How the June 1st tornado changed the landscape in western Massachusetts

Weather News

MONSON, Mass. (WWLP) – It was 10 years ago that an EF3 tornado carved a path of destruction across western Massachusetts. 22News took a look at how the tornado changed the landscape in many cities and towns.

June 1st, 2011 is a day many western Massachusetts residents will never forget. An EF3 tornado with winds of up to 160 mph carved a path of destruction 38 miles long from Westfield to Charlton.

Recently, we flew SkyView22 over some of the areas that sustained the worst damage.

The Munger Hill and Shaker Heights neighborhoods in Westfield were some of the areas that were first hit by the tornado. Fallen trees and power lines made some roads impassable and part of the roof was ripped off the Munger Hill Elementary school.

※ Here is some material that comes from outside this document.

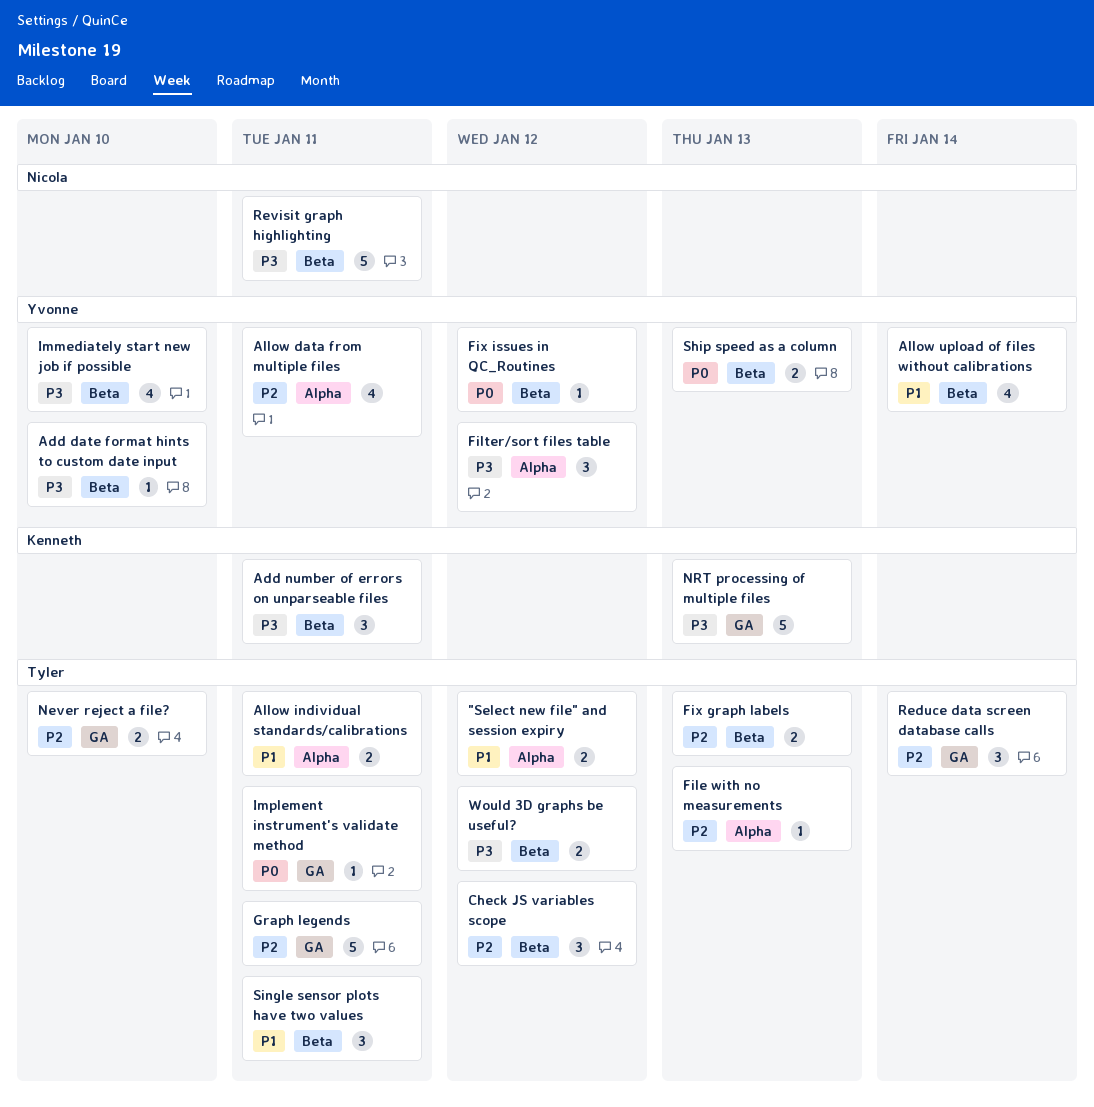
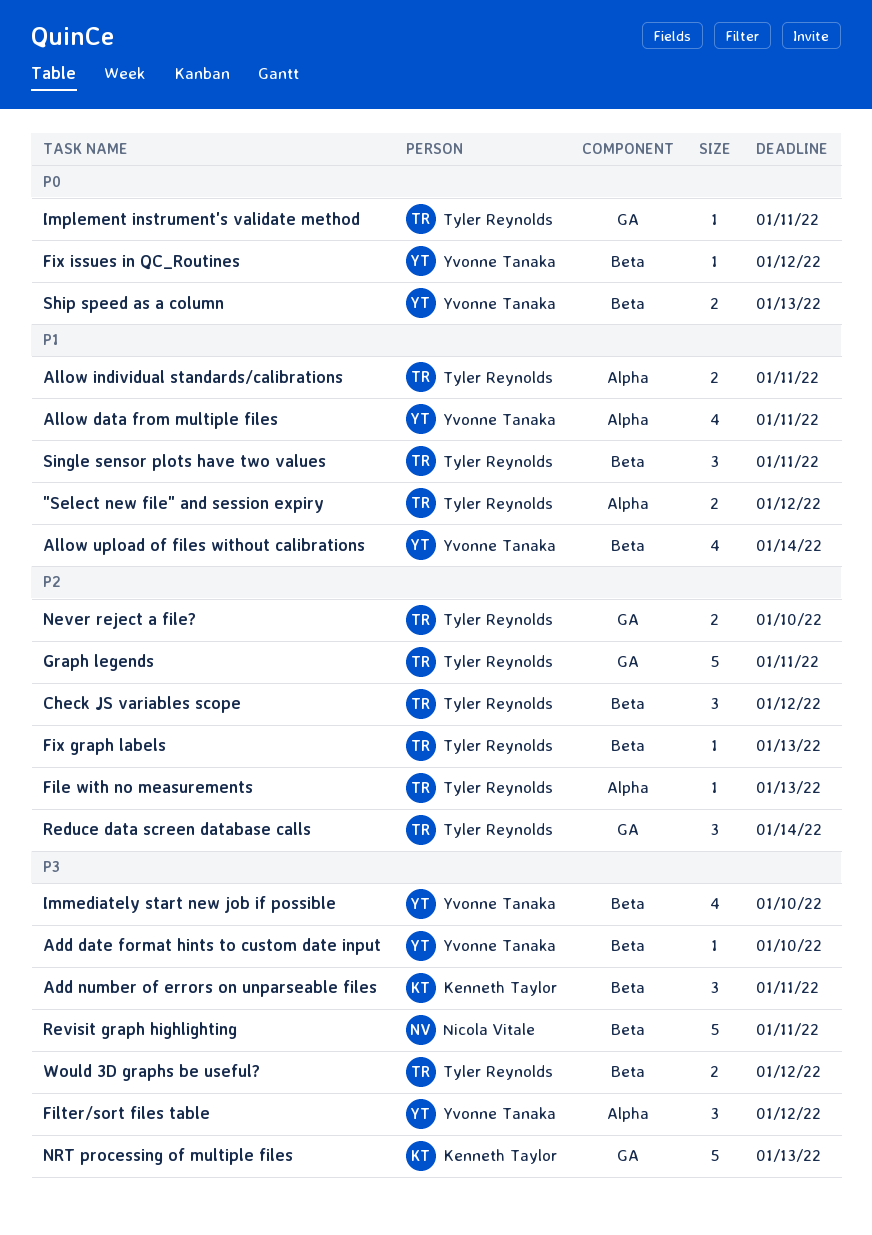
Allow data from multiple files, priority: P2 -> P1
Fix graph labels, estimate: 2 -> 1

The school has been repaired but there are far fewer trees in the neighborhoods than there used to be.

The tornado intensified as it moved through West Springfield and across the Connecticut River, even passing directly over the Memorial Bridge. In the Island Pond Road area of Springfield, a lot of the trees are gone but homes have been rebuilt or repaired.

The steeple on the First Church of Monson that was toppled by the tornado has been rebuilt at a cost of around $2.4 million dollars. Homes that were completely destroyed in the area of Stewart Ave and Heritage Lane in Monson have also been rebuilt but the hillside still shows the scars of the tornado’s path.

Along Hollow Road and Haynes Hill Road in Brimfield, you can still see how the June 1st tornado has changed the landscape but many homes there have also been rebuilt.

Nearly 10,000 acres of woodlands were destroyed by the June 1st Tornado.